Now, if over five years, your EPS and share price always aligns and over three years you are sitting at a 30% froth, there are two ways in which this situation can resolve.

One, the indices flatline and earnings catch up, but that typically happens when the investors are a little more mature and have been in the markets for long and in absence of this, you start seeing a complete collapse, which is what exactly has transpired with the smallcap index.

Now, today, if I take the three-year cagr, in largecaps we are below earnings growth, the share prices are now below earnings growth and in smallcaps they are fully well aligned.

So, the only question remains is that when you pull the pendulum so far to the right and today it is at equilibrium, does it stop at equilibrium or it goes in the opposite direction with an equal force so that the equilibrium can be established?

Our sense is that whereas things and news flow is great right now, there needs to be a compensatory effect for the pendulum to swing in the opposite direction and that would be the time when you would have seen us at least as Buoyant Capital, so that is broadly how we see the markets over the next few months and years.

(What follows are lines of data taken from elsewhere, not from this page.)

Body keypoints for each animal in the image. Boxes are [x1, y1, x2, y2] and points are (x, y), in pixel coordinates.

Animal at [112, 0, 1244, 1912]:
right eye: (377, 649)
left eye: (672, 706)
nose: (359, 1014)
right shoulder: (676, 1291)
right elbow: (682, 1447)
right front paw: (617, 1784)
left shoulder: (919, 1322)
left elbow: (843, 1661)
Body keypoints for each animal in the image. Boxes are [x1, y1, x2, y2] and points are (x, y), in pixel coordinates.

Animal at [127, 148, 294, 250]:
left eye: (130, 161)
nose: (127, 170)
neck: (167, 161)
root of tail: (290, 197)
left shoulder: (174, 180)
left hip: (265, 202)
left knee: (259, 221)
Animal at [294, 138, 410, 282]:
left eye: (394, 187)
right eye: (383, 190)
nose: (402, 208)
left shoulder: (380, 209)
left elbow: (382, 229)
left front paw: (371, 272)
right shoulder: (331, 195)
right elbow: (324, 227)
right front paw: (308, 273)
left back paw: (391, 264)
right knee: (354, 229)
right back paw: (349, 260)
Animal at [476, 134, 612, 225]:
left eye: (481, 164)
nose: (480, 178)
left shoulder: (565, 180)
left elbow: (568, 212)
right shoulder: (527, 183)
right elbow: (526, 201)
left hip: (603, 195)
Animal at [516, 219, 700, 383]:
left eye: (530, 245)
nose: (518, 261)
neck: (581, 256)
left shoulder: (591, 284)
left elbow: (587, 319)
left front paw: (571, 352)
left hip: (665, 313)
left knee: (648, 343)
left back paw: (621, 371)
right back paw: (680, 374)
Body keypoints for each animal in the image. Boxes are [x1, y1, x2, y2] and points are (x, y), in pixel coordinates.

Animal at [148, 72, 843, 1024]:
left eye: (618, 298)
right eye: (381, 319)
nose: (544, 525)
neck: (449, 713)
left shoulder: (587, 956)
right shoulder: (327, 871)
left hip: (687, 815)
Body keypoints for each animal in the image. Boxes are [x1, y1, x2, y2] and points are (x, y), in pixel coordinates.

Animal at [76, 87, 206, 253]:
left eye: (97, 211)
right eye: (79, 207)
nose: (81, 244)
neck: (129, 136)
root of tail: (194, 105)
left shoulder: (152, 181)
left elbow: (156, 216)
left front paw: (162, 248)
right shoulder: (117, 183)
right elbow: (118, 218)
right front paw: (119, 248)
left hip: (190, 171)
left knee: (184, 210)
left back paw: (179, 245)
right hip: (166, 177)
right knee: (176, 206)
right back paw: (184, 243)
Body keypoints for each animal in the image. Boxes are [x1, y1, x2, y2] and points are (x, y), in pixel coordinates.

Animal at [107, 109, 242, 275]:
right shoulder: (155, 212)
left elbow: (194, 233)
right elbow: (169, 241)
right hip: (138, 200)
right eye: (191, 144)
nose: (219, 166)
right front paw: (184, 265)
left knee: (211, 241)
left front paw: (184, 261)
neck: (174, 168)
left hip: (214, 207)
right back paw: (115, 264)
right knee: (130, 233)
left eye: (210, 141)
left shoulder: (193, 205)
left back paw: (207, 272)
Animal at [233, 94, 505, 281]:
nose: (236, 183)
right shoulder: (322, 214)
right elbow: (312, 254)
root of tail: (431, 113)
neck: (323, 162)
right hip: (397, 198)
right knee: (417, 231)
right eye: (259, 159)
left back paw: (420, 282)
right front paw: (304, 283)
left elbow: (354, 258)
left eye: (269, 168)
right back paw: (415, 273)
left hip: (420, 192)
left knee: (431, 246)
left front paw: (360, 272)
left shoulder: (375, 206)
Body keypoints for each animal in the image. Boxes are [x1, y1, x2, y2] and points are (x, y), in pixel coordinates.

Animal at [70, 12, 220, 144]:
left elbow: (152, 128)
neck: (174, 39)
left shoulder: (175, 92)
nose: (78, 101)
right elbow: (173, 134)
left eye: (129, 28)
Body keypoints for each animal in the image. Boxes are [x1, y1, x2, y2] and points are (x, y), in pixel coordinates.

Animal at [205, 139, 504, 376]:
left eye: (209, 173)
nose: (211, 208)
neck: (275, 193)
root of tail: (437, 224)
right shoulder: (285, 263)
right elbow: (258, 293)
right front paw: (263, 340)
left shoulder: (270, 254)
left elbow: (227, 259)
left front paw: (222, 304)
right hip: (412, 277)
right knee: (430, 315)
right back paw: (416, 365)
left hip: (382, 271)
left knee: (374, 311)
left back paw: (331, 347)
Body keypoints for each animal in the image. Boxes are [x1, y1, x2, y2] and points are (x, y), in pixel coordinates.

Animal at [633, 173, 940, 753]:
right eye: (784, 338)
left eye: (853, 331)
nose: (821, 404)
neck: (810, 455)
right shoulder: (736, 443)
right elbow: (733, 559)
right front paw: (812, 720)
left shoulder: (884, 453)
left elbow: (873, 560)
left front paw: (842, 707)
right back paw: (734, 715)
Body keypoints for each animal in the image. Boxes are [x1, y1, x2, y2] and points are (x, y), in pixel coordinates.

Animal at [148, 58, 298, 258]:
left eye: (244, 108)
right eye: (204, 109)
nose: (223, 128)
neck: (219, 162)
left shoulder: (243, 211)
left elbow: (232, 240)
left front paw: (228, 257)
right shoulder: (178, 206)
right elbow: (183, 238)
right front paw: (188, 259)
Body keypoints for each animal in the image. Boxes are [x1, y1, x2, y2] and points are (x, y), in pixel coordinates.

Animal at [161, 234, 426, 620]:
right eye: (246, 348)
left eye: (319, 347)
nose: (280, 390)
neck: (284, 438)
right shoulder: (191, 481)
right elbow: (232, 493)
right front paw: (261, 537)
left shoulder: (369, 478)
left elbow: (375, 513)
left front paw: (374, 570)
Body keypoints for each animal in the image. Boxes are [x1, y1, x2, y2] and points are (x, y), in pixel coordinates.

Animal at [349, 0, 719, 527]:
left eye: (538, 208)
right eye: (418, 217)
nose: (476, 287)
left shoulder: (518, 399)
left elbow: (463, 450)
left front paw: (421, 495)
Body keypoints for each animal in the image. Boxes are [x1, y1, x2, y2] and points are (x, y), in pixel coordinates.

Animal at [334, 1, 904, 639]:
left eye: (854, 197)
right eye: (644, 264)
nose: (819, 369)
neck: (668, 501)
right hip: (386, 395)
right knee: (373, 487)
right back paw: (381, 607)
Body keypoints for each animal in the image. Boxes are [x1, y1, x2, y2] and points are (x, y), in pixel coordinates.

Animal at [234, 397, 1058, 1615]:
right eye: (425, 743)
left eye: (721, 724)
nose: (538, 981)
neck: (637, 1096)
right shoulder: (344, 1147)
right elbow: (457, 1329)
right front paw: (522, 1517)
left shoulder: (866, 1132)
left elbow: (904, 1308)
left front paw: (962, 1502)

A lot of portfolios will have to be rejigged and reallocation will have to be made. How should one look at doing that? I mean, look at gold also which is considered to be a safe haven in this market but that has also run up quite a bit, it is sitting at record high levels. How much of an allocation can one make to gold? Is this the right time to get in? Can we do that or how should one reallocate their portfolios now?Jigar Mistry: So, we can look at it in two parts. One is the broader asset level call and a lot of people may be far more qualified than I am to make that, but the only way in which I see this is that if you are trying to upend global order and rule-based system that has been set for at least 60 years, 70 years now, 65 years or thereabouts, since Richard Nixon yanked the dollar off the gold standard in 71.

So, you have at least seen it for a fairly long period of time, 50-55 years and now if you are trying to set up a new system, where do you go to.

Every country would want to fall back on something that they know, which was gold physical asset, you cannot increase supply beyond usual levels and therefore, sentimentally speaking gold is a great asset.

But I leave it to the experts to decide on how much weight, etc. Now within equities, I can run you through the way in which we are approaching investing to that and there are a few sectors, if we run through the same mechanics of EPS growth and share price growth with sectoral slabs into place, then we realise that a few sectors are reasonably well poised, like say banking, financials, or healthcare, or say cement and materials in general and therefore, those are the sectors where Buoyant Capital which is a fund that I have run is focusing on, that is sectorally speaking.

Within market caps could have gauged from my previous predilections, that essentially, the fund is basically focusing excessively on the largecap space for the past six months, that has been our scenario and as I said, if you get an opportunity on the other side, which is the smallcap index cracks more, that is when we will be looking to have a larger exposure to smallcaps.

Now, there have been times in the past when we were in excess of 60% in this small and midcap space, immediately post COVID, immediately after the Russia-Ukraine crisis, but today is not that time, at least in the collective wisdom of Buoyant Capital.

Within financials, any particular pocket that is looking interesting to you right now between the different ends of the market along with the public and the private diversification we have?Jigar Mistry: Yes, see, one space that is still not looking great is the MFI space because that is a situation where the management, for the lack of a better word, has not thrown in the proverbial towel yet, which means that the situation has to get a little worse before they become attractive assets.

Now, within the stable business with a reasonably high allocation to secured lending, private still look a lot better to us because publics at the end of it will have some amount of restriction on how vastly can the ROEs expand beyond the current levels. So, privates, publics, and then unsecured/MFIs is the order that we would want to focus on.